0

I am trying to read the simplest of csv files but there seems to be a problem when trying to convert the data to numerical. This is the minimal code and output:

initialsoltext=read.csv('initialsol.txt', header = FALSE, sep = "")
initialsoltext

output:  V1 V2 V3 V4 V5 V6 V7 V8 V9 V10
1 [1  0  0  0  0  1  0  0  1  0]
as.numeric(initialsoltext)
output:  [1] 1 0 0 0 0 1 0 0 1 1

The csv file is not the issue since the text is read properly - what can possibly happen during the conversion of the last 0? I tried replacing the "[" and "]" thinking that maybe the last bracket was read as a 1 but it doesn't make a difference. Thanks to anyone who can help,

s_scolary
  • 1,361
  • 10
  • 21
Victoire
  • 3
  • 2
  • Is this exactly what you are seeing in R? This doesn't look right. If you indent your code input/output with 4 spaces it should look more like it does in R. – MrFlick Mar 29 '17 at 19:55
  • `as.numeric` should never add an additional element to a vector it's called on. Can you provide the file you're reading in so we can try to reproduce? – Pdubbs Mar 29 '17 at 19:57
  • 1
    It will be easier for us to help you if you provide us with [a reproducible example](http://stackoverflow.com/questions/5963269/how-to-make-a-great-r-reproducible-example). That way we can run the code and explore your issue. – Julian Wittische Mar 29 '17 at 19:58
  • I am new to this and cannot find how to attach a file in an easy way. It is a text file with just the following : [1 0 0 0 0 1 0 0 1 0] – Victoire Mar 29 '17 at 20:00
  • It is reading the first and last values as factors (as they are attached to the square brackets), and the `as.numeric` is then reproducing the factor number, which is 1, as there is only one value. Try `str(initialsoltext)` to check the variable types. – Andrew Gustar Mar 29 '17 at 20:06
  • Are you reading in a csv? If so you should change `sep = ","`. That might be having an impact on your file import – s_scolary Mar 29 '17 at 20:16
  • @AndrewGustar : correct, it is reading the first and last one as factors. The brackets are the problem. Assuming there is no way to write that file without the brackets, how can I read the file without the brackets? I am exploring the read.csv options as well as gsub function but so far no luck. – Victoire Mar 29 '17 at 20:20
  • It is probably easier to read it in as you are and then remove the brackets with something like `initialsoltext2 <- as.numeric(gsub("[\\[\\]]","",as.character(initialsoltext)))` - this produces a vector of integers that you can then convert to a data.frame if you wish – Andrew Gustar Mar 29 '17 at 20:26

2 Answers2

1

It is reading the first and last values as factors (as they are attached to the square brackets), and the as.numeric is then reproducing the factor number, which is 1, as there is only one value. Try str(initialsoltext) to check the variable types. To avoid this, add stringsAsFactors=FALSE to the read.csv arguments.

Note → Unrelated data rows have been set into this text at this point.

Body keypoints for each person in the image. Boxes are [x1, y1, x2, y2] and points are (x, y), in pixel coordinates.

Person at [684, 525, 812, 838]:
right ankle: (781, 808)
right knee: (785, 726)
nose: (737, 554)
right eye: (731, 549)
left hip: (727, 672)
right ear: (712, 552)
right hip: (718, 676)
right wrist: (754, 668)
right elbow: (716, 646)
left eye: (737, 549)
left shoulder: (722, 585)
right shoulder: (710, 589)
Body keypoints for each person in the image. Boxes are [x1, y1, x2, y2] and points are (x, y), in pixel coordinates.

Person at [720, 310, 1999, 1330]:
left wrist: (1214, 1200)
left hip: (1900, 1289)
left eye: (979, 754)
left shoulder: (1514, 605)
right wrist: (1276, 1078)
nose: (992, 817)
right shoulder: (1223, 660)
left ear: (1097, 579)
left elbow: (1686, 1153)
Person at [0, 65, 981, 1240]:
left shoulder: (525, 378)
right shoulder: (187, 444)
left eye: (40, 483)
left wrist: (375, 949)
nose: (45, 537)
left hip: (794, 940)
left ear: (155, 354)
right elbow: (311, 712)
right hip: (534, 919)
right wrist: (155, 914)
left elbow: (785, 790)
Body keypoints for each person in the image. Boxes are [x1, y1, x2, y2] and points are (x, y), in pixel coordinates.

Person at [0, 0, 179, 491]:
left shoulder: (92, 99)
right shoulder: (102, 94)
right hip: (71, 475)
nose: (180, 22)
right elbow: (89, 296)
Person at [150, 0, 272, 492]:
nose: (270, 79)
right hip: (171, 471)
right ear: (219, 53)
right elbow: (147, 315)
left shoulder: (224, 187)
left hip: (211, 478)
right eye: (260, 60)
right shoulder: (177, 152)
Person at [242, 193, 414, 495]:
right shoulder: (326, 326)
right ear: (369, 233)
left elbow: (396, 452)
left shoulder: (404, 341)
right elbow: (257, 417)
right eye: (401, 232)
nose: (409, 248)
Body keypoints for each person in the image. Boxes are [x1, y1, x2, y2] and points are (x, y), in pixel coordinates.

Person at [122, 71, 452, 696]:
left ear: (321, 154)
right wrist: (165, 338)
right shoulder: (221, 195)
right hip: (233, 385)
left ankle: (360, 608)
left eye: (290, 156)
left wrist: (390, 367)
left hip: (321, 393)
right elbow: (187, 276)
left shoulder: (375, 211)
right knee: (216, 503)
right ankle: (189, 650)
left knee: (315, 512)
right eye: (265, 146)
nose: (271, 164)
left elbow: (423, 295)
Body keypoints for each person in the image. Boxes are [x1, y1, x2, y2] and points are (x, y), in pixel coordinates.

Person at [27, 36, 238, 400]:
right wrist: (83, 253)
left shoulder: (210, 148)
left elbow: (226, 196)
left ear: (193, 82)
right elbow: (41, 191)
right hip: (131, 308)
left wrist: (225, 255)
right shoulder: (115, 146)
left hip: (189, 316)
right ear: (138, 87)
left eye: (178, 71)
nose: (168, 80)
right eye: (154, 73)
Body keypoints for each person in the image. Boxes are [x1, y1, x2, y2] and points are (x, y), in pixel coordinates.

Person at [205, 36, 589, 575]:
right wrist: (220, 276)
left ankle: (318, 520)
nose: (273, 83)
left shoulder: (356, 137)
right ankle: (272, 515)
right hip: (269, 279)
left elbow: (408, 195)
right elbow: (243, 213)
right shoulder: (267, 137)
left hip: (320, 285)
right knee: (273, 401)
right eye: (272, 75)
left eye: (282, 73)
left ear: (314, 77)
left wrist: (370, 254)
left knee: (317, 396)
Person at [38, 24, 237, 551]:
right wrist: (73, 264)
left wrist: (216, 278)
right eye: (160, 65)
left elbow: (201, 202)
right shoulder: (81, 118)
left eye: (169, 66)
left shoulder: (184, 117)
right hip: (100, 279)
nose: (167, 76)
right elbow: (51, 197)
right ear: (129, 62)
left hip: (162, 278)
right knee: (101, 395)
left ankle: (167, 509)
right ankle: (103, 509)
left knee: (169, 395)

It is probably easier to read it in as you are and then remove the brackets with something like initialsoltext2 <- as.numeric(gsub("[]\\[]","",as.character(initialsoltext))) - this produces a vector of integers that you can then convert to a data.frame if you wish

Andrew Gustar
  • 17,295
  • 1
  • 22
  • 32
1

You can use lapply to apply a function to all columns of a data.frame. To read the file using read.csv and then apply the gsub function Andrew Gustar wrote to all columns, try:

initialsoltext <- read.csv('initialsol.txt', header = FALSE, sep = "",
  stringsAsFactors = FALSE)
initialsoltext[] <- lapply(initialsoltext, function(x) {
  as.numeric(gsub(pattern = "[\\[\\]]", replacement = "", x, perl = TRUE))})

> initialsoltext
  V1 V2 V3 V4 V5 V6 V7 V8 V9 V10
1  1  0  0  0  0  1  0  0  1   0
Community
  • 1
  • 1